# Titanium Retro Fountain Pens?



## dow (Dec 4, 2009)

Does anybody sell the Retro in a titanium fountain pen?  CSUSA shows them, but not in Ti.  LauLau shows rollerballs in black and gold Ti, but not fountain pens.


----------



## OKLAHOMAN (Dec 4, 2009)

I'm almost positive that I got them from Aaron at LauLau, you might want to call,if your not finding it on their site.


----------



## OKLAHOMAN (Dec 4, 2009)

After some thought, I think what I did was swap the nibs with a Titanium gold Jr. Gent F/P


----------



## dow (Dec 4, 2009)

I suspected that would work, but wasn't sure.  I emailed LauLau and asked about availability of the retro FP's, and Jill answered back that they were out and that it might be some months before they had more in.  I had thought of ordering the rollerballs from lau lau and FP's from CSUSA, but the only plating that they have in common is the rhodium, and I find that I really like the titanium (both gold and black).  

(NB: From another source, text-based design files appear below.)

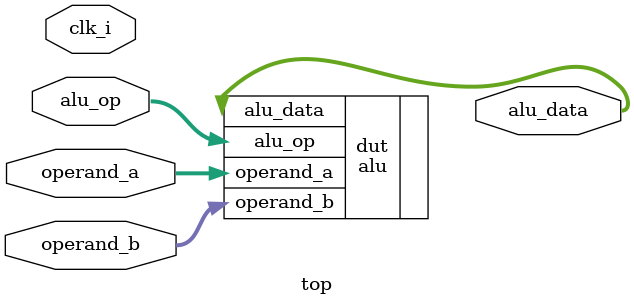
<source format=sv>
module top (

  // inputs
  	input logic		clk_i,
	input logic [31:0] 	operand_a,
 	input logic [31:0] 	operand_b,
  	input logic [3:0]  	alu_op,
	
  // outputs
  	output logic [31:0] 	alu_data
);

	alu dut (
		.operand_a (operand_a ),
		.operand_b (operand_b ),
		.alu_op (alu_op),
		.alu_data (alu_data  )
	);
  
	always @(posedge clk_i) begin: proc_assertions
 		if (alu_op == 4'b0000)
 			assert (alu_data == (operand_a + operand_b) || alu_data == 32'hFFFF_FFFF);
		if (alu_op == 4'b0001)
 			assert (alu_data == (operand_a - operand_b) || alu_data == 32'hFFFF_FFFF);
 		if (alu_op == 4'b0010)
 			assert (alu_data == ((operand_a  < operand_b)?1:0));
 		if (alu_op == 4'b0011)
 			assert (alu_data == ((operand_a  < operand_b)?1:0));
 		if (alu_op == 4'b0100)
 			assert (alu_data == (operand_a ^ operand_b));
 		if (alu_op == 4'b0101)
 			assert (alu_data == (operand_a | operand_b));
 		if (alu_op == 4'b0110)
 			assert (alu_data == (operand_a & operand_b));
 		if (alu_op == 4'b0111)
 			assert (alu_data == (operand_a << operand_b[4:0]));
 		if (alu_op == 4'b1000)
 			assert (alu_data == (operand_a >> operand_b[4:0]));
 		if (alu_op == 4'b1001)
 			assert (alu_data == (operand_a >>> operand_b[4:0]));
 	end

endmodule : top

</source>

I guess I'll see about getting the different pens and swapping them out like you did, Roy.  Too bad I just put in an order with Lau Lau.  I should have added a retro or two to it, but I just got an email with tracking info.


----------



## makaiolani (Dec 14, 2009)

dow said:


> I suspected that would work, but wasn't sure.  I emailed LauLau and asked about availability of the retro FP's, and Jill answered back that they were out and that it might be some months before they had more in.  I had thought of ordering the rollerballs from lau lau and FP's from CSUSA, but the only plating that they have in common is the rhodium, and I find that I really like the titanium (both gold and black).
> 
> I guess I'll see about getting the different pens and swapping them out like you did, Roy.  Too bad I just put in an order with Lau Lau.  I should have added a retro or two to it, but I just got an email with tracking info.



Sorry about that.  We just ran out of the stock that I sell.  I keep a few for my pens.  How many did you need?


----------



## dow (Dec 30, 2009)

makaiolani said:


> Sorry about that.  We just ran out of the stock that I sell.  I keep a few for my pens.  How many did you need?



PM sent.


----------



## chrisk (Dec 30, 2009)

Hi Aaron,
I'm also interested with the Retro kits. But not for now. When will the be available?

PS: your "Elegant Beauty" and "Stretch" are really fine kits.


----------



## makaiolani (Jan 4, 2010)

I had to wait till after the New Year to order my new kits so it might take a while.  Sorry about that guys.


----------